A ClCr of 30–50 ml/min/1.73 m2 is commonly used when choosing drug dosing regimens for patients receiving usual ultrafiltration rates during CVVH. The FDA-approved labeling for levetiracetam recommends a dose of 500 mg every 12 h for patients with an estimated clearance of 30 ml/min/1.73 m2 [1]. Our data suggest that this recommendation in patients on CVVH may result in subtherapeutic levetiracetam plasma concentrations. In our patient, CVVH clearance at an ultrafiltration rate of ∼2000 ml/h was responsible for >60% of the levetiracetam clearance, and total systemic clearance resembled that reported in patients with a ClCr >60 ml/min/1.73 m2. Clearance would be expected to increase if higher ultrafiltration rates are utilized. We estimate the CLCVVH would increase to 3.64 L/h and 4.76 L/h if the predilution replacement therapy fluid flow rate was increased to 4000 ml/h and 6000 ml/h, respectively. These estimated changes in CLCVVH would require clinically significant dose adjustments to maintain the same plasma levetiracetam concentrations.

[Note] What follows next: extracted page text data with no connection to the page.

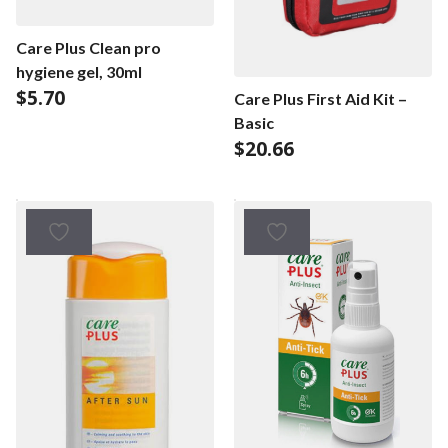
Care Plus Clean pro
hygiene gel, 30ml
$
5.70
Care Plus First Aid Kit –
Basic
$
20.66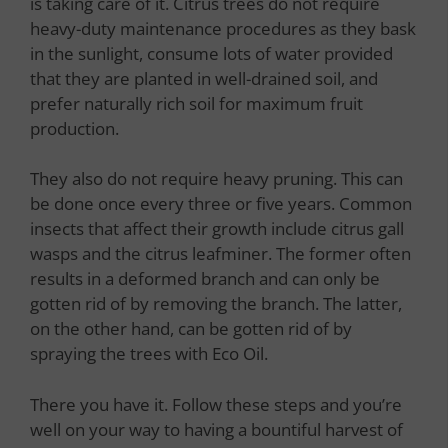
is taking care of it. Citrus trees do not require
heavy-duty maintenance procedures as they bask
in the sunlight, consume lots of water provided
that they are planted in well-drained soil, and
prefer naturally rich soil for maximum fruit
production.
They also do not require heavy pruning. This can
be done once every three or five years. Common
insects that affect their growth include citrus gall
wasps and the citrus leafminer. The former often
results in a deformed branch and can only be
gotten rid of by removing the branch. The latter,
on the other hand, can be gotten rid of by
spraying the trees with Eco Oil.
There you have it. Follow these steps and you’re
well on your way to having a bountiful harvest of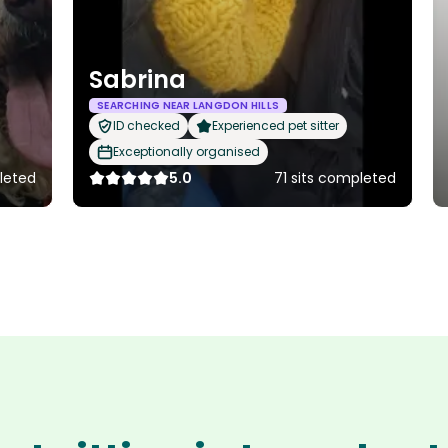
Sabrina
SEARCHING NEAR LANGDON HILLS
ID checked
Experienced pet sitter
Exceptionally organised
leted
5.0
71 sits completed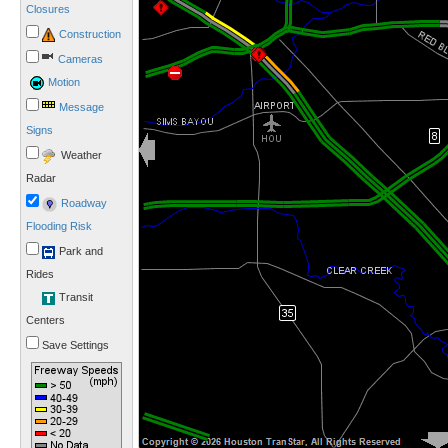
Closures
Construction
Cameras
Motion
Message
Signs
Weather
Radar
Roadway
Flooding Risk
Park and
Rides
Transit
Centers
Save Settings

Currently, there are only 3 reports evaluating the elimination of levetiracetam via CRRT. Two of these case reports used a single steady-state trough concentration for each of their pharmacokinetic evaluations, introducing possible error due to the use of population estimates [16,18]. Comorbidities such as hepatic failure and the need for extracorporeal membrane oxygenation also complicate the evaluation of the role CRRT plays in levetiracetam [17,18]. The present report used an extensive sampling strategy including effluent sampling to isolate the role CVVH in the elimination of levetiracetam and to establish a sieving coefficient for levetiracetam, but is limited in that the sample was a single patient, and by pharmaco-kinetic differences within the neurocritically ill. Globally, levetiracetam therapeutic drug monitoring is limited as there is not an established relationship between plasma concentrations and clinical efficacy of levetiracetam. Further evaluation is needed in a more heterogeneous patient population with an increased sample size to establish the full effects of CRRT on levetiracetam clearance.

Conclusions

CVVH is highly effective in removing levetiracetam from circulating plasma. Due to the effective removal, standard doses of levetiracetam are required to maintain adequate plasma concentrations. Dose reductions utilizing HD or estimated CrCl recommendations will likely lead to subtherapeutic concentrations and may increase risk of seizure, especially if higher CVVH flow rates are used.